-- Informações extraídas --
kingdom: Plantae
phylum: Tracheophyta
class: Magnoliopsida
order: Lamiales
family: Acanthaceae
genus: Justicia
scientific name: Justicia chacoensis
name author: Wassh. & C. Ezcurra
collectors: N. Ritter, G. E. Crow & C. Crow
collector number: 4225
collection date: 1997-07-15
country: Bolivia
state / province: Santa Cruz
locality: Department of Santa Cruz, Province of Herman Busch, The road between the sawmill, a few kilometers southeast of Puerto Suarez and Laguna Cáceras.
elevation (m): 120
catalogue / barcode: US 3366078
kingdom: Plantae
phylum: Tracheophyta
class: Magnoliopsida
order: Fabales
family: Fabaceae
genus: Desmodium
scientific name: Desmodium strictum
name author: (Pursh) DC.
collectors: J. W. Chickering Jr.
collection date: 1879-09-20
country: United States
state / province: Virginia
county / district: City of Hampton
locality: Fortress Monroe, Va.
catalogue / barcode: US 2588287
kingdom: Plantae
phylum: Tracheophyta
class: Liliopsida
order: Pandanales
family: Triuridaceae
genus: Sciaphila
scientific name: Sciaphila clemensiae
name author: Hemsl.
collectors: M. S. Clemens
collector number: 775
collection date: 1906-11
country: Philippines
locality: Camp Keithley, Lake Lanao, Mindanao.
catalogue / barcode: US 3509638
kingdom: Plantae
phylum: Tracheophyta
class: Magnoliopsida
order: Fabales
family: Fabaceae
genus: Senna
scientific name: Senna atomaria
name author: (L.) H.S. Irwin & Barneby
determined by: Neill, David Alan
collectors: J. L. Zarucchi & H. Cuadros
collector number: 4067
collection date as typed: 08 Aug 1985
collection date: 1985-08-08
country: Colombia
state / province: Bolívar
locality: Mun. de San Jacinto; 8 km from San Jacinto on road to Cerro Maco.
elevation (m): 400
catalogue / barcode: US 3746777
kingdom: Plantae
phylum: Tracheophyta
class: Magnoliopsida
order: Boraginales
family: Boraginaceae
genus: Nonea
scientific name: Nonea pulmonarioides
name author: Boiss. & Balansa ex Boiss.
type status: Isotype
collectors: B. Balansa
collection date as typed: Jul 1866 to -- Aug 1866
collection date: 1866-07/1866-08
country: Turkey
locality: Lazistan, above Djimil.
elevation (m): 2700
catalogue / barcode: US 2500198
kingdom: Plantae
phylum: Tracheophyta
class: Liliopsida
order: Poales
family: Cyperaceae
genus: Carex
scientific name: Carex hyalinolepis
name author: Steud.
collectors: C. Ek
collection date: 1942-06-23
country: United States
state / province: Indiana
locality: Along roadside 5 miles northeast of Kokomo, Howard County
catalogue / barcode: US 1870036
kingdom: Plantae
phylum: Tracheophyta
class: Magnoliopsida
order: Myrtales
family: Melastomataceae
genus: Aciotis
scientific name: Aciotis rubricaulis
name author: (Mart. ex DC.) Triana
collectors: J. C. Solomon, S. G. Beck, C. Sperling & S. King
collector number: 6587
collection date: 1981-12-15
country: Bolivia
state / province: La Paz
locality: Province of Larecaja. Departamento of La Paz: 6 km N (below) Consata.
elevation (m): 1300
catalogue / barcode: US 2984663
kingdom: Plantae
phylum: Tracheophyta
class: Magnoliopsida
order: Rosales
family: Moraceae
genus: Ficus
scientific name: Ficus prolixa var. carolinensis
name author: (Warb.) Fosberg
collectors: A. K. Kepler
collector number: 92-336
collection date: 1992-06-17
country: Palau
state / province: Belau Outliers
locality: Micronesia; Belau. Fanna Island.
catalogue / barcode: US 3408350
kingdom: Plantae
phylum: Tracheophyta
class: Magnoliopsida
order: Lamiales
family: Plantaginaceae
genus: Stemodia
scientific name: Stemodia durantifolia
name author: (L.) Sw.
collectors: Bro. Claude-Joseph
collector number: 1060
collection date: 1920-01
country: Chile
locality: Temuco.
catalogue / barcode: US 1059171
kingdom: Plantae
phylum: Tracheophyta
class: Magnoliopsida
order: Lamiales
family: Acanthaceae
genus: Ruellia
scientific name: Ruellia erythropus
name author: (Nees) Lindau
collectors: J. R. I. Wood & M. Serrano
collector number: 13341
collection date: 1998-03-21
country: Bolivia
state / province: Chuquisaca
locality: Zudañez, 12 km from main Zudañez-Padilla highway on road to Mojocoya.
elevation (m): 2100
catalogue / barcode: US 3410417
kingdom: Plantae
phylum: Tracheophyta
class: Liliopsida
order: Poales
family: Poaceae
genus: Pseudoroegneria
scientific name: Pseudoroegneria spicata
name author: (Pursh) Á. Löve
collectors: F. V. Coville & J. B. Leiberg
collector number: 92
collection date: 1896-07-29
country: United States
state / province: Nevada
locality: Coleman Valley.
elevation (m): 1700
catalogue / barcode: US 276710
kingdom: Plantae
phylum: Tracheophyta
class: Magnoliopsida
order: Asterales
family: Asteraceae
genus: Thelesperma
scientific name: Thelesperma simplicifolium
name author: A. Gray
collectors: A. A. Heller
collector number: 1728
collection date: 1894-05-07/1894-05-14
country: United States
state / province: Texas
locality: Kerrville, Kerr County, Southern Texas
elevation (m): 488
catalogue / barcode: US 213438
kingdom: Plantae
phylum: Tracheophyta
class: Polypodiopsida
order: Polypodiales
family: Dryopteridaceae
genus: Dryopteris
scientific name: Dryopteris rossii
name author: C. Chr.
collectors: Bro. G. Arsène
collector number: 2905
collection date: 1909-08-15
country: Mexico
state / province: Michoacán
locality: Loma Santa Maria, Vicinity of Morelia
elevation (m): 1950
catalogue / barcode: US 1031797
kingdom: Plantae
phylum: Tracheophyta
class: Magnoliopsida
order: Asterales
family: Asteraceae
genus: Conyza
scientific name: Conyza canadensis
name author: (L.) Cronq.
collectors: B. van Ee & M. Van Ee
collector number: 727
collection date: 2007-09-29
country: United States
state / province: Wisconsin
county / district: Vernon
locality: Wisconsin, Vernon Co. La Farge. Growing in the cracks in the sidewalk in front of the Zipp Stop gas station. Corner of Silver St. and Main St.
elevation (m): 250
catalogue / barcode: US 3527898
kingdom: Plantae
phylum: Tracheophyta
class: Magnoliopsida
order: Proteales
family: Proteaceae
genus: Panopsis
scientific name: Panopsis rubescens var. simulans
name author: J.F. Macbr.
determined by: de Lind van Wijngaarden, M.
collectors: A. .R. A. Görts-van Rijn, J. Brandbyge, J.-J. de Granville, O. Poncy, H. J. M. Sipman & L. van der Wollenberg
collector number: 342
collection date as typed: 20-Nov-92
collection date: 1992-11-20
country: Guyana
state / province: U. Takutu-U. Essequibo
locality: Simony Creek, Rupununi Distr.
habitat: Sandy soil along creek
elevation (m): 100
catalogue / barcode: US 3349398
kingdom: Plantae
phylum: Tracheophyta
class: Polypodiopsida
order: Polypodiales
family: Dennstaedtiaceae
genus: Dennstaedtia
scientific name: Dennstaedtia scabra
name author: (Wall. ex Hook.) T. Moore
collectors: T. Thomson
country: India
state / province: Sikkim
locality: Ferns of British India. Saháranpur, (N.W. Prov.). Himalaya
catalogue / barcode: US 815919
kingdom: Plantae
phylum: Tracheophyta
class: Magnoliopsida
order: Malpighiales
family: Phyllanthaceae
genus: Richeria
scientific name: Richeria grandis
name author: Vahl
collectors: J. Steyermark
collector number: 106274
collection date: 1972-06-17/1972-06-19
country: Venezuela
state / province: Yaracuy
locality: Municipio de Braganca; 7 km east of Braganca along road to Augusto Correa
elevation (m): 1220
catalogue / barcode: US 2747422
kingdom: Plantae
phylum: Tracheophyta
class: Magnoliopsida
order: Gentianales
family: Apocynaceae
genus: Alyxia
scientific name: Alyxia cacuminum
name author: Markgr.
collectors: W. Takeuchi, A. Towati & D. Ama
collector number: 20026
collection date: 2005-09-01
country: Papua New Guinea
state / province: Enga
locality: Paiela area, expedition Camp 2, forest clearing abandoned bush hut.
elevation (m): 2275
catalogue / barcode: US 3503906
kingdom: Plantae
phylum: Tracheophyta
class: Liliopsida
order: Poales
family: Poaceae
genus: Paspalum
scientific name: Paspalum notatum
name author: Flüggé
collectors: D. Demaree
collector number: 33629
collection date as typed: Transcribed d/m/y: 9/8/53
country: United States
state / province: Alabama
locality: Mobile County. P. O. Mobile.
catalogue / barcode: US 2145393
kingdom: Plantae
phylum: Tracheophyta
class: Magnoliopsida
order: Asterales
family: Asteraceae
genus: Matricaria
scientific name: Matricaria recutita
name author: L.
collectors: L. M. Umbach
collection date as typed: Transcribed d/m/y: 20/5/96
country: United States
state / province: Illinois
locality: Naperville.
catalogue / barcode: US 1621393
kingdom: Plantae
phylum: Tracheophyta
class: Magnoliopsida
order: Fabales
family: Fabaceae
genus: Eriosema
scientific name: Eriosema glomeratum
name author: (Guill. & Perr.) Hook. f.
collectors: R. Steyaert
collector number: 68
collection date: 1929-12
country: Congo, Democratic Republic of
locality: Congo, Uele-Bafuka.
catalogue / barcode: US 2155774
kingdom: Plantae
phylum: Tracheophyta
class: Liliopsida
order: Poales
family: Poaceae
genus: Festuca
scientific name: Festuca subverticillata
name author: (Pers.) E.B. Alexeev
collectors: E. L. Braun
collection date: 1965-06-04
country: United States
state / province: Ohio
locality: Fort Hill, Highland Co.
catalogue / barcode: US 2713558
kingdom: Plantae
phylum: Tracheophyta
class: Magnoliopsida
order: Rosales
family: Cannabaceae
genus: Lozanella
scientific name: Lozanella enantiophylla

-- A fazer --
Como ficam as linhas, da que contém "collectors: D. Demaree" até o fim dos itens, se você trocar "locality" por "site" sem alterar mais nada? Reescreva apenas esse trecho.

-- Resposta do exercício --
collectors: D. Demaree
collector number: 33629
collection date as typed: Transcribed d/m/y: 9/8/53
country: United States
state / province: Alabama
site: Mobile County. P. O. Mobile.
catalogue / barcode: US 2145393
kingdom: Plantae
phylum: Tracheophyta
class: Magnoliopsida
order: Asterales
family: Asteraceae
genus: Matricaria
scientific name: Matricaria recutita
name author: L.
collectors: L. M. Umbach
collection date as typed: Transcribed d/m/y: 20/5/96
country: United States
state / province: Illinois
site: Naperville.
catalogue / barcode: US 1621393
kingdom: Plantae
phylum: Tracheophyta
class: Magnoliopsida
order: Fabales
family: Fabaceae
genus: Eriosema
scientific name: Eriosema glomeratum
name author: (Guill. & Perr.) Hook. f.
collectors: R. Steyaert
collector number: 68
collection date: 1929-12
country: Congo, Democratic Republic of
site: Congo, Uele-Bafuka.
catalogue / barcode: US 2155774
kingdom: Plantae
phylum: Tracheophyta
class: Liliopsida
order: Poales
family: Poaceae
genus: Festuca
scientific name: Festuca subverticillata
name author: (Pers.) E.B. Alexeev
collectors: E. L. Braun
collection date: 1965-06-04
country: United States
state / province: Ohio
site: Fort Hill, Highland Co.
catalogue / barcode: US 2713558
kingdom: Plantae
phylum: Tracheophyta
class: Magnoliopsida
order: Rosales
family: Cannabaceae
genus: Lozanella
scientific name: Lozanella enantiophylla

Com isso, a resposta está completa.